Ionis and AstraZeneca are finally cracking open the hood to phase 3 data of eplontersen, a burgeoning competitor to Alnylam’s ATTR polyneuropathy franchise.
Eplontersen stymied disease progression as measured by the Neuropathy Impairment Score +7, with a 0.28 point LS mean increase compared to a 25.06 point increase for patients on placebo. Treated patients also reported an improvement in a quality of life questionnaire while patients on placebo reported a worsening. Last but not least, eplontersen reduced serum transthyretin concentration by 82% from baseline, compared to 11% for placebo. The additional analysis was unveiled Monday at the American Academy of Neurology annual meeting.
The data add fervor to what was already a closely watched December regulatory deadline for the FDA as the two companies chase Alnylam’s Amvuttra. Sami Khella, M.D., the primary investigator for the trial and head of the neurology department at Penn Presbyterian Medical Center said that the quality of life improvements stood out.
“That’s dramatic,” he said in an interview with Fierce Biotech. “And it's the goal really of any therapy. So that’s most striking.”
Khella says that eplontersen is a very safe drug, though detailed safety data were not available ahead of the companies’ presentation. There were a couple of cases of thrombocytopenia reported among treated patients, but they were mild and were able to continue treatment, according to Khella. No cases of glomerulonephritis, inflammation of filters in the kidney, were reported in either the treatment or placebo arms.
Two patient deaths were reported but neither was attributed to eplontersen. Ionis Chief Clinical Development Officer Eugene Schneider, M.D., said the cases were reviewed by an independent data safety monitor board as well as by the sponsor and medical monitors to vet the attribution of the deaths.
The performance in disease progression and quality of life set the stage for a competitive marketplace if—and more likely, when—eplontersen is approved by the FDA. The agency has a deadline near Christmas to decide on whether to approve the drug, and Schneider does not expect regulators to convene an advisory meeting as an early stocking surprise.
Alnylam’s Amvuttra, which was approved in June 2022, had a 17-point difference in disease progression compared to placebo and a 16.2-point difference in reported quality of life.
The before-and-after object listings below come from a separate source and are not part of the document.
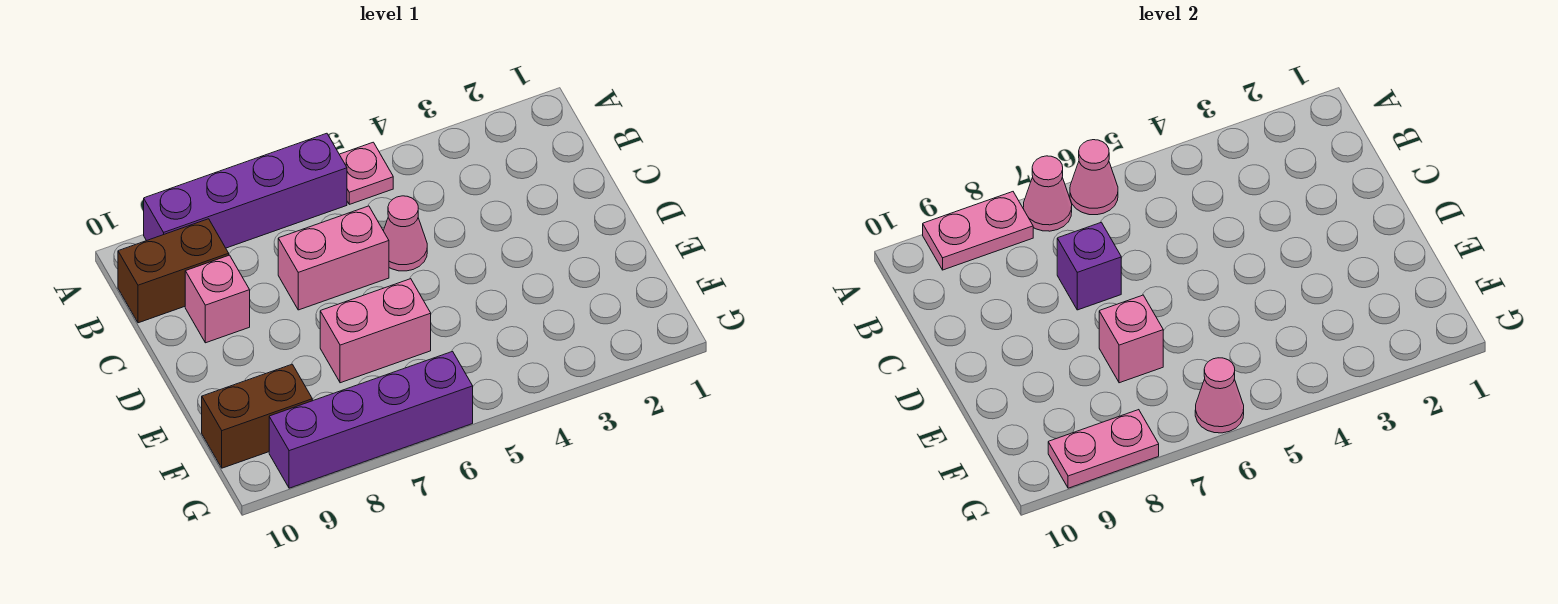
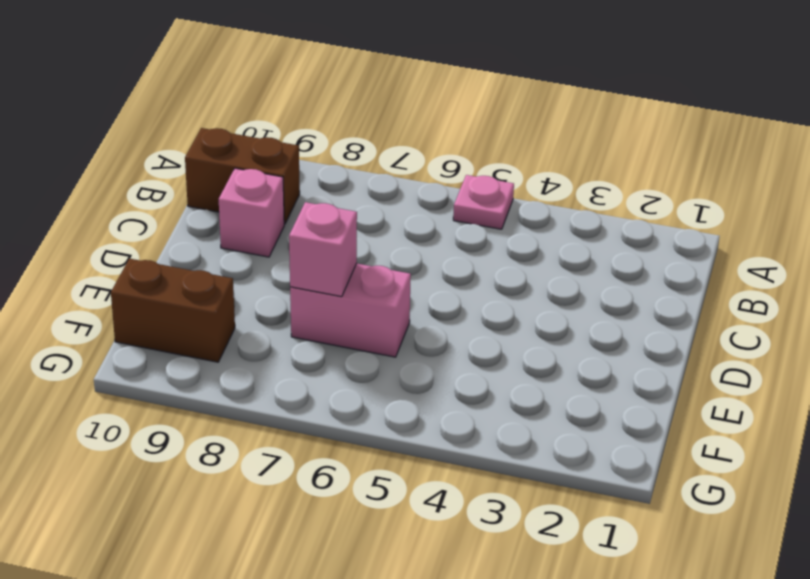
none -> purple brick A6:A9 level 1
none -> pink cone C5 level 1
none -> pink brick C6:C7 level 1

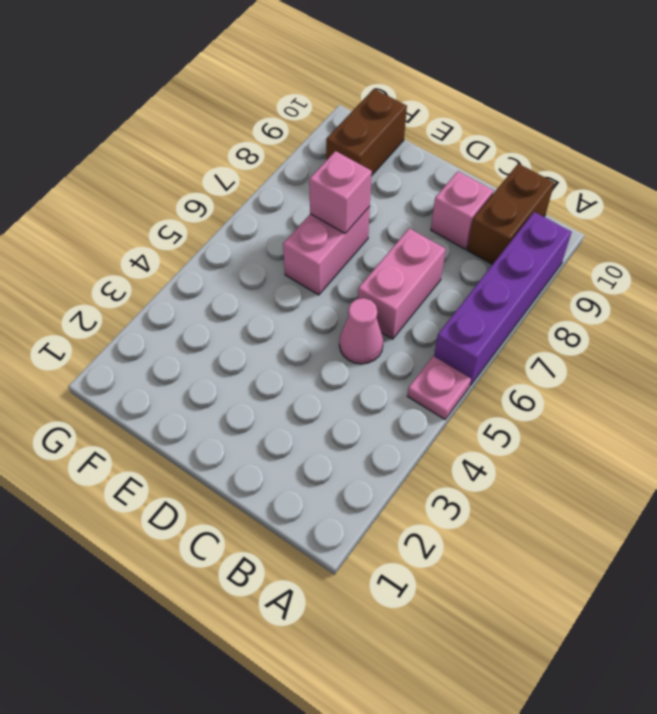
none -> purple brick G6:G9 level 1
none -> pink cone A6 level 2
none -> pink cone A7 level 2

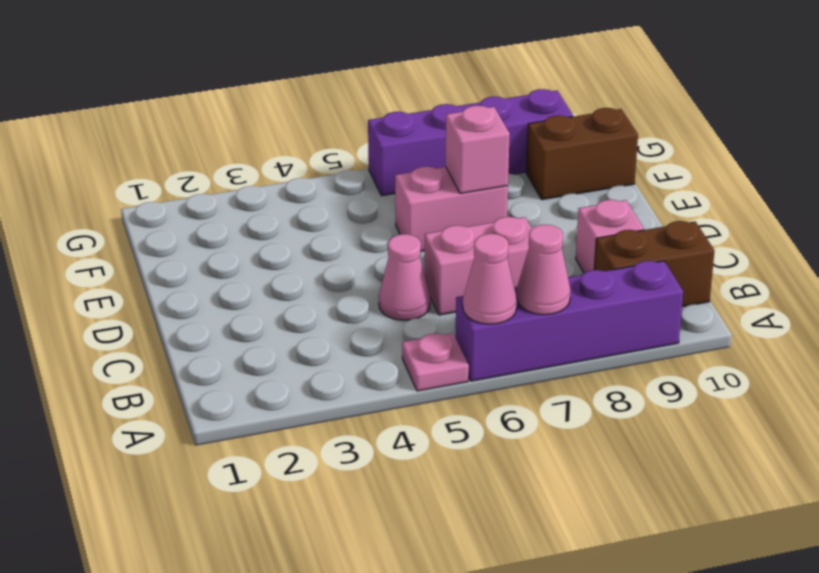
none -> pink plate A8:A9 level 2
none -> purple brick C7 level 2
none -> pink cone G6 level 2

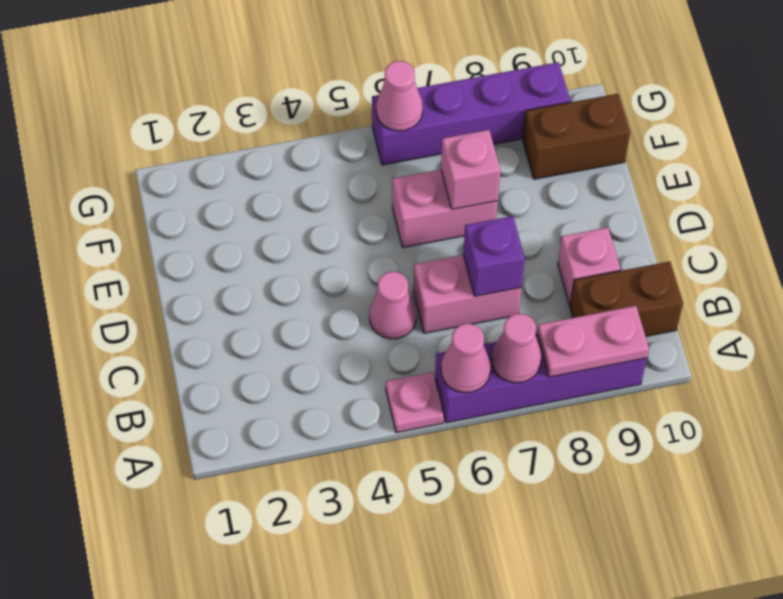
none -> pink plate G8:G9 level 2

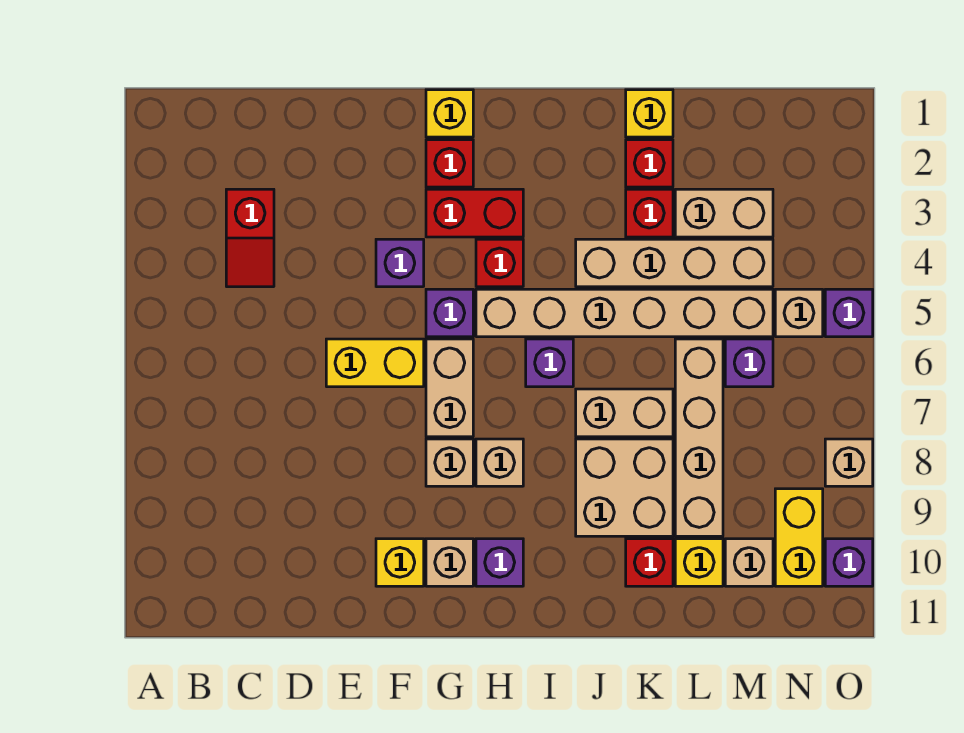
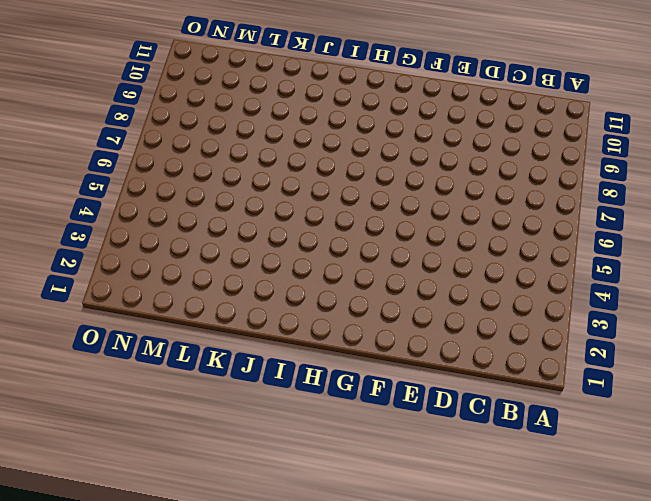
none -> red slope C3:C4 level 1 top 3
none -> yellow brick E6:F6 level 1
none -> purple brick F4 level 1
none -> yellow brick F10 level 1

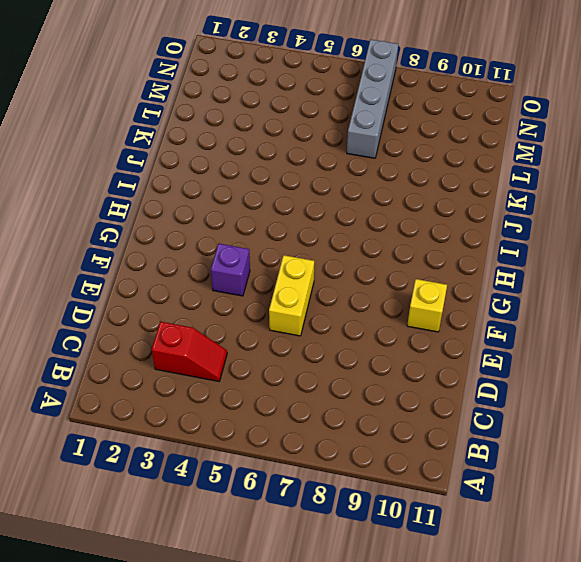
grey brick L7:O7 level 1 -> tan brick L6:L9 level 1
none -> yellow brick G1 level 1
none -> red brick G2 level 1
none -> red brick G3:H3 level 1
none -> purple brick G5 level 1

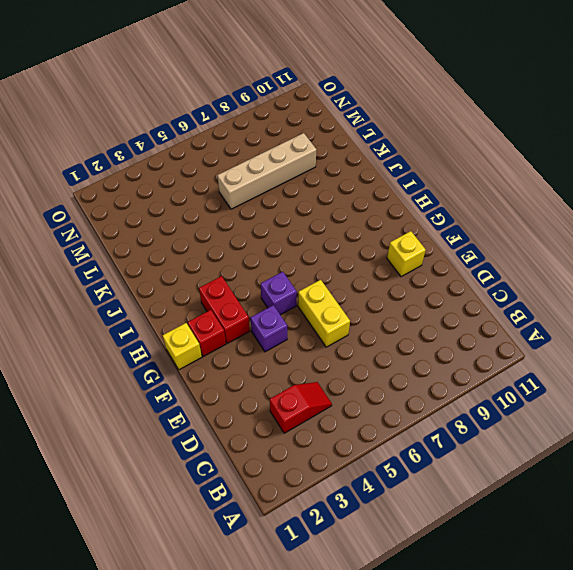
none -> tan brick G6:G7 level 1
none -> tan brick G8 level 1
none -> tan brick G10 level 1
none -> red brick H4 level 1

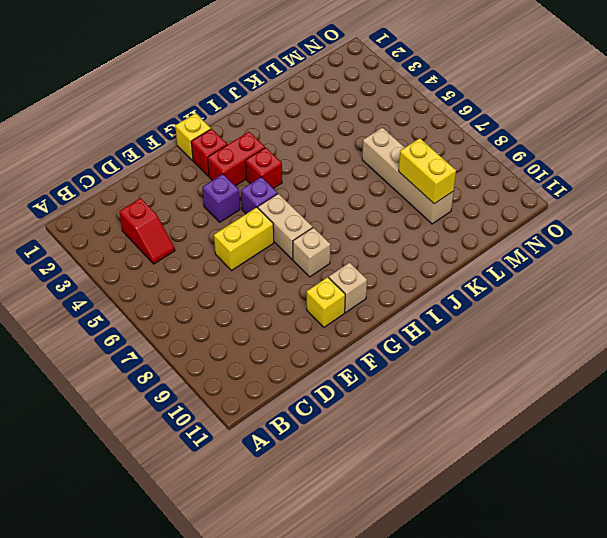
yellow brick L8:L9 level 2 -> yellow brick N9:N10 level 1
none -> tan brick H5:M5 level 1
none -> tan brick H8 level 1
none -> purple brick H10 level 1
none -> purple brick I6 level 1

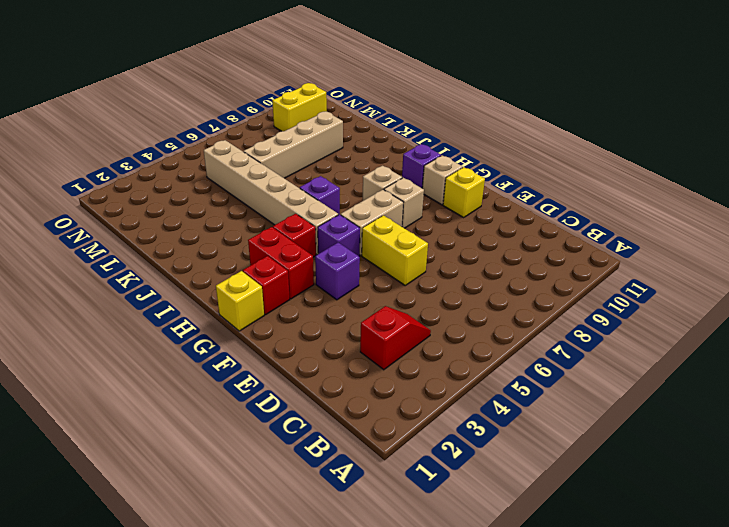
none -> tan brick J4:M4 level 1
none -> tan brick J7:K7 level 1
none -> tan brick J8:K9 level 1
none -> yellow brick K1 level 1

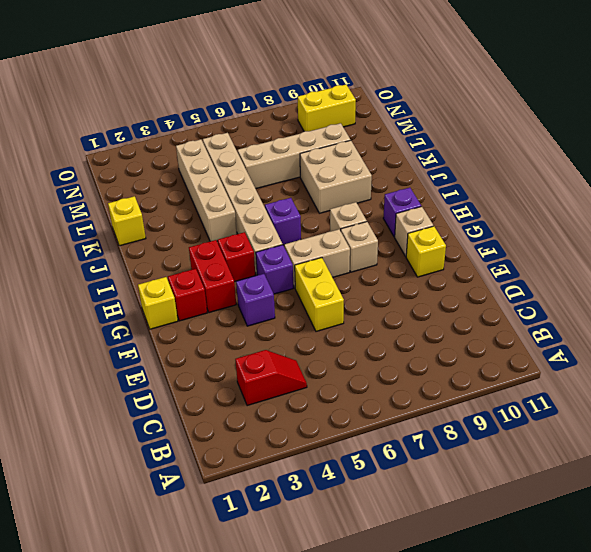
none -> tan brick J7:K7 level 1
none -> red brick K2 level 1
none -> red brick K3 level 1
none -> red brick K10 level 1

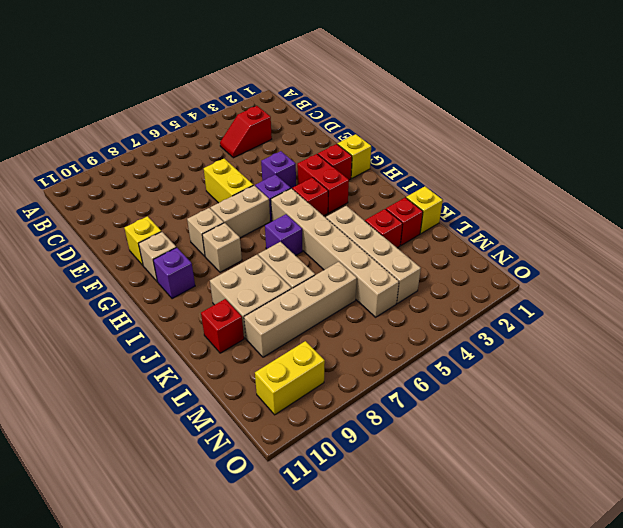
none -> tan brick L3:M3 level 1
none -> yellow brick L10 level 1
none -> purple brick M6 level 1
none -> tan brick M10 level 1

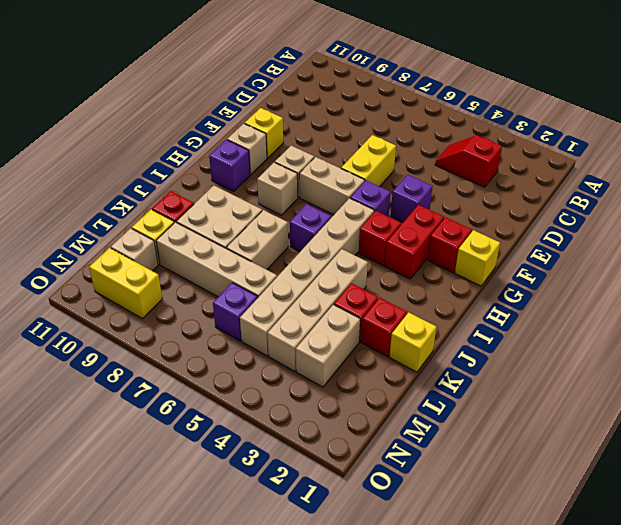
none -> tan brick N5 level 1
none -> purple brick O5 level 1
none -> tan brick O8 level 1
none -> purple brick O10 level 1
Amvuttra brought in $69 million in total revenue in the fourth quarter last year, making up for declines in the company’s first-generation treatment, Onpattro.
For AstraZeneca, the data are validation of the up to $3.5 billion deal the company signed with Ionis to co-develop and commercialize the med. Mina Makar, AstraZeneca’s senior vice president of global cardiovascular, renal and metabolism work, says the Big Pharma’s existing commercial infrastructure and patient support system should bolster eplontersen’s prospects, which he described as having best-in-class potential.
“We have very aggressive plans to launch eplontersen not only in Europe, but in many, many other parts of the world,” he said.
But ATTR polyneuropathy is just the start. A second phase 3 trial, slated to be the largest ATTR cardiomyopathy trial ever, continues to enroll. Ionis’ Shneider says given it's a 140-week trial, a readout is likely in 2025. Alnylam expects a top-line readout for Amvuttra in the same indication sometime in early 2024 after scrapping plans for an interim analysis.
Eplontersen is the main attraction by Ionis and AstraZeneca, but the two are also collaborating on three other clinical-stage meds, two of which are aimed at nonalcoholic steatohepatitis and a third for patients with chronic kidney disease. Makar says that while the two companies’ existing partnerships have proven fruitful, no collaboration expansion is on the horizon.
“If there's opportunities for other areas, we certainly are always talking and looking. But it needs to be something that fits strategically into where we need to go,” he said.